In the background the eastern part of Amsterdam is depicted. We see the Oosterkerk de on the left and the ropery on the island Oostenburg (the front part is still in existence and presently the Werkspoor Museum). As we gaze westward there is the artificial island of Kattenburg were the naval yards of the Admiralty of Amsterdam were located. There were seven slipways, an additional row of workshops, a large smithy and another large warehouse for shipbuilding materials. In the water facing the yard a dock was palisaded off, where the hulls of the ships were finished after launching and where ships out of commission were repaired and taid up. In the days of the Republic 284 ships were built on the yard, 148 during the Batavian and French period (1795-1813) and after that until the closure of the yard in 1915, a total of 569 ships.
‘T Oostindische Zeemagazijn’ to the right was the warehouse from which the ships could be provisioned. Alongside this warehouse was the ‘Scheeps-Timmer-Werf’ (Dutch East India Company wharf). A shipyard with several slipways and a large gatehouse, the “Poortgebouw”, holding workshops and living quarters.
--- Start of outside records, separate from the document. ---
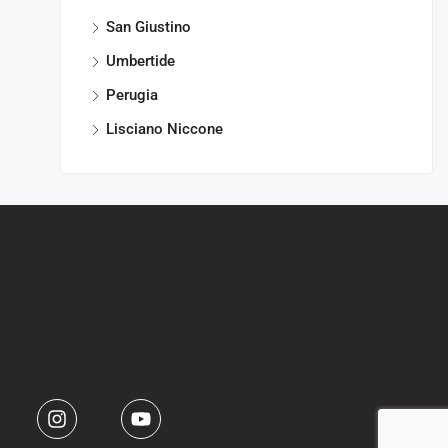
San Giustino
Umbertide
Perugia
Lisciano Niccone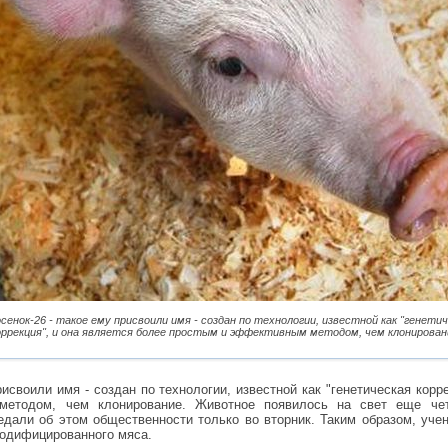
сенок-26 - такое ему присвоили имя - создан по технологии, известной как "генети
оррекция", и она является более простым и эффективным методом, чем клонирован
рисвоили имя - создан по технологии, известной как "генетическая корр
етодом, чем клонирование. Животное появилось на свет еще чет
едали об этом общественности только во вторник. Таким образом, уч
модифицированного мяса.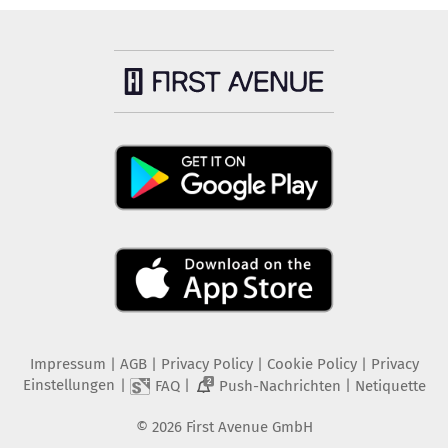
Impressum
|
AGB
|
Privacy Policy
|
Cookie Policy
|
Privacy
Einstellungen
|
|
|
FAQ
Push-Nachrichten
Netiquette
2
©
2026
First Avenue GmbH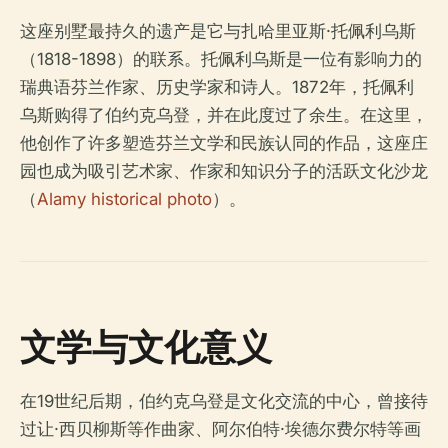
这座别墅最持久的遗产是它与扎哈里亚斯·托佩利乌斯
（1818-1898）的联系。托佩利乌斯是一位有影响力的
瑞典语芬兰作家、历史学家和诗人。1872年，托佩利
乌斯购得了伯约克乌登，并在此度过了余生。在这里，
他创作了许多塑造芬兰文学和民族认同的作品，这座庄
园也成为吸引艺术家、作家和知识分子的活跃文化沙龙
（
Alamy historical photo
）。
文学与文化意义
在19世纪后期，伯约克乌登是文化交流的中心，曾接待
过让·西贝柳斯等作曲家、阿尔伯特·埃德尔费尔特等画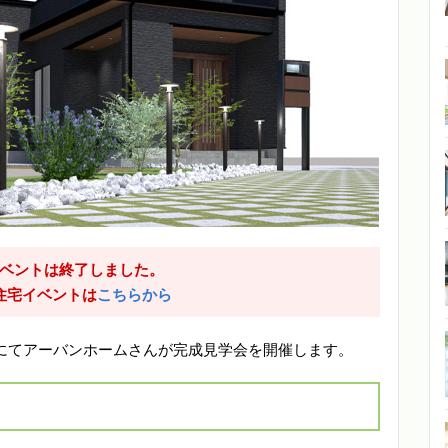
ベントは終了しました。
住宅イベントは
こちらから
南関町にてアーバンホームさんが完成見学会を開催します。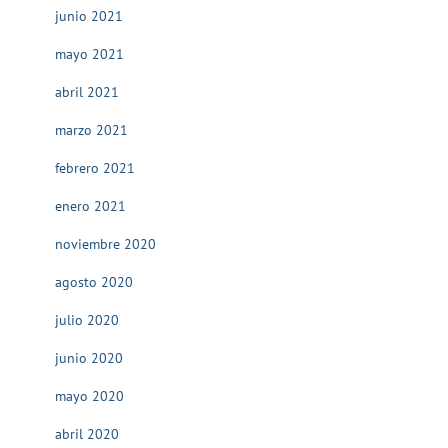
junio 2021
mayo 2021
abril 2021
marzo 2021
febrero 2021
enero 2021
noviembre 2020
agosto 2020
julio 2020
junio 2020
mayo 2020
abril 2020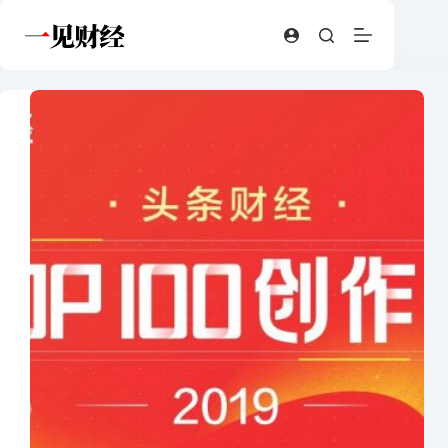
跳
至
内
容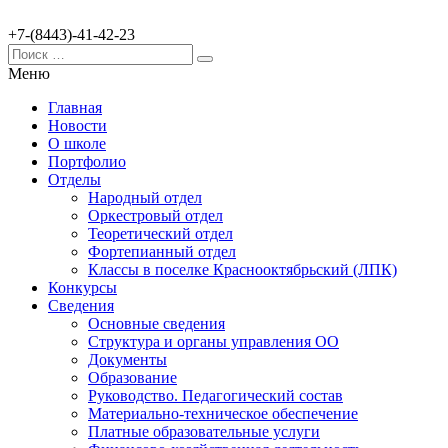
+7-(8443)-41-42-23
Меню
Главная
Новости
О школе
Портфолио
Отделы
Народный отдел
Оркестровый отдел
Теоретический отдел
Фортепианный отдел
Классы в поселке Краснооктябрьский (ЛПК)
Конкурсы
Сведения
Основные сведения
Структура и органы управления ОО
Документы
Образование
Руководство. Педагогический состав
Материально-техническое обеспечение
Платные образовательные услуги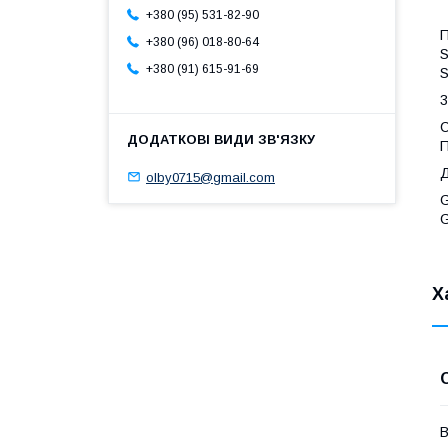
+380 (95) 531-82-90
П
+380 (96) 018-80-64
S
+380 (91) 615-91-69
S
3
С
П
Д
olby0715@gmail.com
G
G
Х
В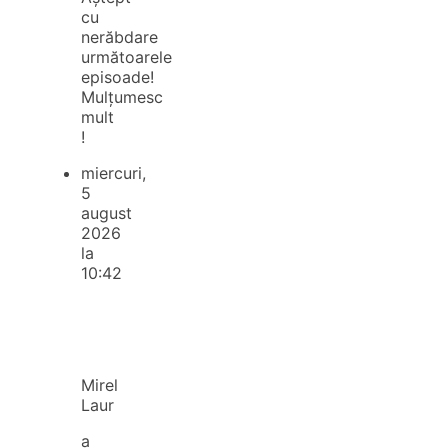
cu
nerăbdare
următoarele
episoade!
Mulțumesc
mult
!
miercuri,
5
august
2026
la
10:42
Mirel
Laur
a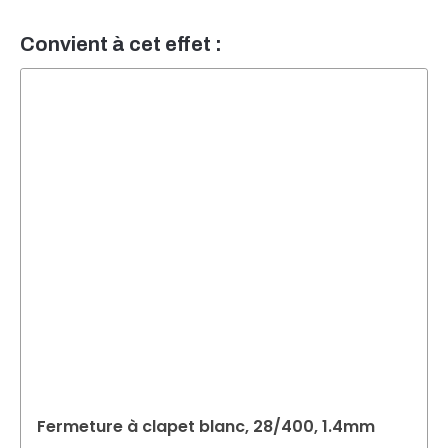
Convient à cet effet :
Fermeture à clapet blanc, 28/400, 1.4mm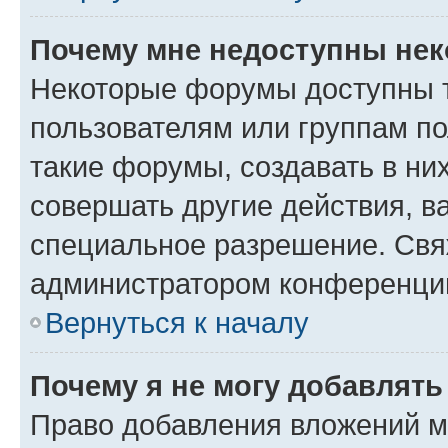
Почему мне недоступны не
Некоторые форумы доступны 
пользователям или группам п
такие форумы, создавать в ни
совершать другие действия, в
специальное разрешение. Свя
администратором конференции
Вернуться к началу
Почему я не могу добавлят
Право добавления вложений м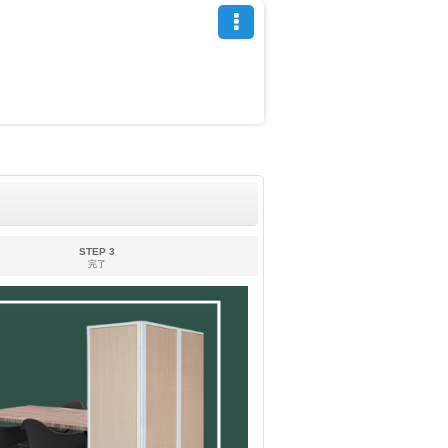
STEP 3
完了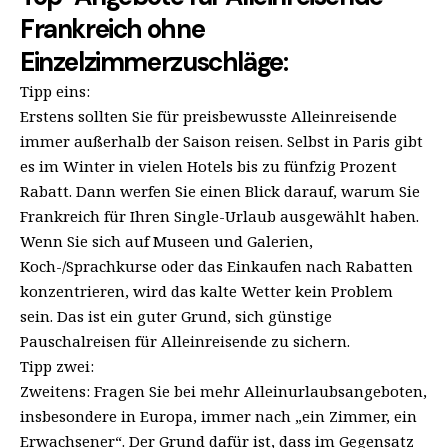
Frankreich ohne
Einzelzimmerzuschläge:
Tipp eins:
Erstens sollten Sie für preisbewusste Alleinreisende
immer außerhalb der Saison reisen. Selbst in Paris gibt
es im Winter in vielen Hotels bis zu fünfzig Prozent
Rabatt. Dann werfen Sie einen Blick darauf, warum Sie
Frankreich für Ihren Single-Urlaub ausgewählt haben.
Wenn Sie sich auf Museen und Galerien,
Koch-/Sprachkurse oder das Einkaufen nach Rabatten
konzentrieren, wird das kalte Wetter kein Problem
sein. Das ist ein guter Grund, sich günstige
Pauschalreisen für Alleinreisende zu sichern.
Tipp zwei:
Zweitens: Fragen Sie bei mehr Alleinurlaubsangeboten,
insbesondere in Europa, immer nach „ein Zimmer, ein
Erwachsener“. Der Grund dafür ist, dass im Gegensatz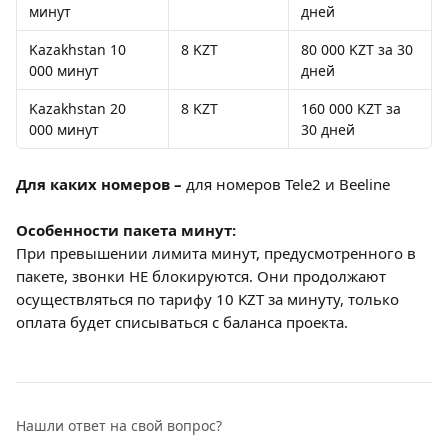
минут
дней
Kazakhstan 10 
8 KZT
80 000 KZT за 30 
000 минут
дней
Kazakhstan 20 
8 KZT
160 000 KZT за 
000 минут
30 дней
Для каких номеров – 
для номеров Tele2 и Beeline
Особенности пакета минут:
При превышении лимита минут, предусмотренного в 
пакете, звонки НЕ блокируются. Они продолжают 
осуществляться по тарифу 10 KZT за минуту, только 
оплата будет списываться с баланса проекта.
Нашли ответ на свой вопрос?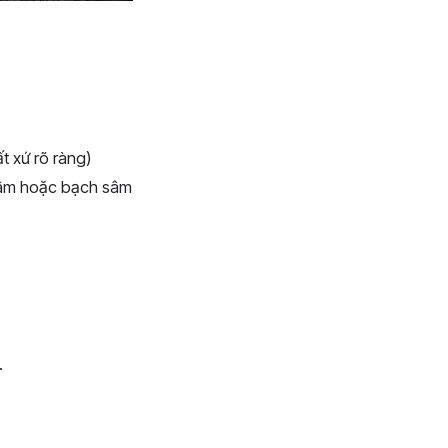
t xứ rõ ràng)
sâm hoặc bạch sâm
.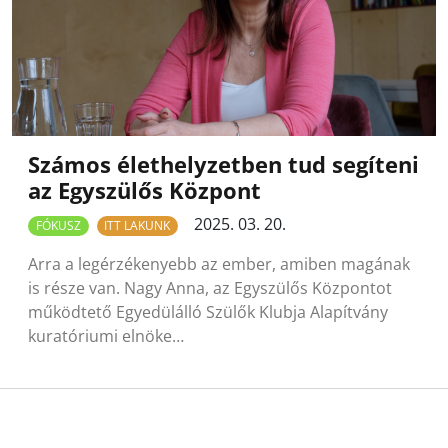
Számos élethelyzetben tud segíteni
az Egyszülős Központ
2025. 03. 20.
FÓKUSZ
ITT LAKUNK
Arra a legérzékenyebb az ember, amiben magának
is része van. Nagy Anna, az Egyszülős Központot
működtető Egyedülálló Szülők Klubja Alapítvány
kuratóriumi elnöke…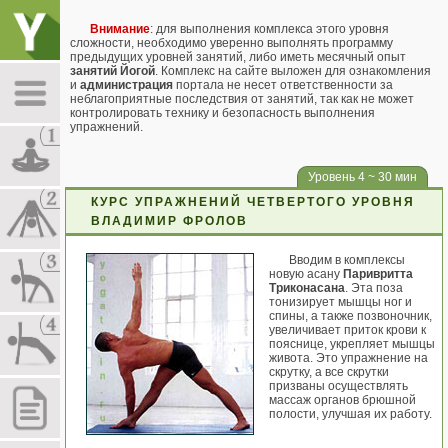
Внимание
: для выполнения комплекса этого уровня
сложности, необходимо уверенно выполнять программу
предыдущих уровней занятий, либо иметь месячный опыт
занятий Йогой
. Комплекс на сайте выложен для ознакомления
и
администрация
портала не несет ответственности за
неблагоприятные последствия от занятий, так как не может
контролировать технику и безопасность выполнения
упражнений.
Уровень 4 ~ 30 мин
КУРС УПРАЖНЕНИЙ ЧЕТВЕРТОГО УРОВНЯ
ВЛАДИМИР ФРОЛОВ
Вводим в комплексы
новую асану
Паривритта
Триконасана
. Эта поза
тонизирует мышцы ног и
спины, а также позвоночник,
увеличивает приток крови к
пояснице, укрепляет мышцы
живота. Это упражнение на
скрутку, а все скрутки
призваны осуществлять
массаж органов брюшной
полости, улучшая их работу.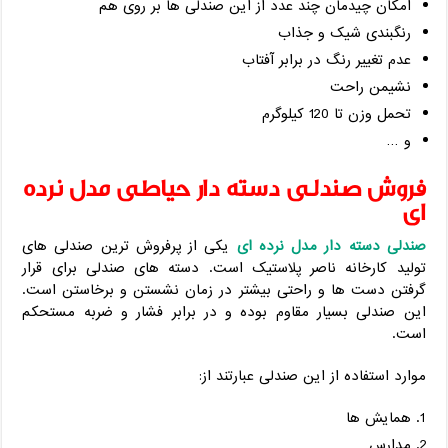
امکان چیدمان چند عدد از این صندلی ها بر روی هم
رنگبندی شیک و جذاب
عدم تغییر رنگ در برابر آفتاب
نشیمن راحت
تحمل وزن تا 120 کیلوگرم
و …
فروش صندلی دسته دار حیاطی مدل نرده
ای
صندلی دسته دار مدل نرده ای
یکی از پرفروش ترین صندلی های
تولید کارخانه ناصر پلاستیک است. دسته های صندلی برای قرار
گرفتن دست ها و راحتی بیشتر در زمان نشستن و برخاستن است.
این صندلی بسیار مقاوم بوده و در برابر فشار و ضربه مستحکم
است.
موارد استفاده از این صندلی عبارتند از:
همایش ها
مدارس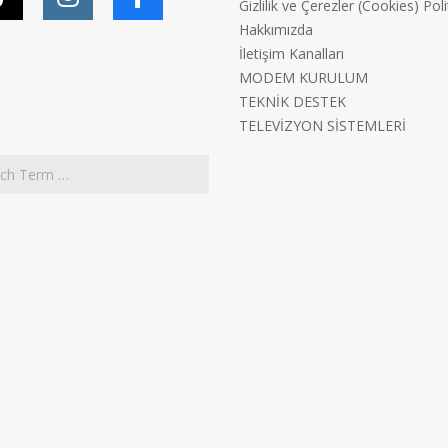
Gizlilik ve Çerezler (Cookies) Poli
Hakkımızda
İletişim Kanalları
MODEM KURULUM
TEKNİK DESTEK
TELEVİZYON SİSTEMLERİ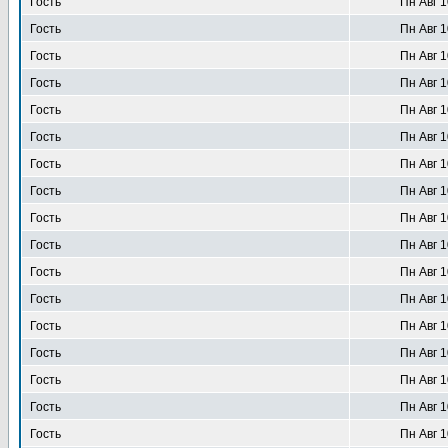
Гость
Пн Авг 1
Гость
Пн Авг 1
Гость
Пн Авг 1
Гость
Пн Авг 1
Гость
Пн Авг 1
Гость
Пн Авг 1
Гость
Пн Авг 1
Гость
Пн Авг 1
Гость
Пн Авг 1
Гость
Пн Авг 1
Гость
Пн Авг 1
Гость
Пн Авг 1
Гость
Пн Авг 1
Гость
Пн Авг 1
Гость
Пн Авг 1
Гость
Пн Авг 1
Гость
Пн Авг 1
The ‘Zeemagazijn’ and the ‘Poortgebouw’, which both still exist today, were designed by the Amsterdam architect Daniel Stalpaert (1615-1676), who also built the town hall of Amsterdam, today the Royal Palace on the Dam. The 188 m2 ‘Zeemagazijn’ was built between 1662 and 1664 and since then has been the symbol of Amsterdam’s maritime power.
Abraham Storck was one of the most important maritime painters of the last quarter of the seventeenth century.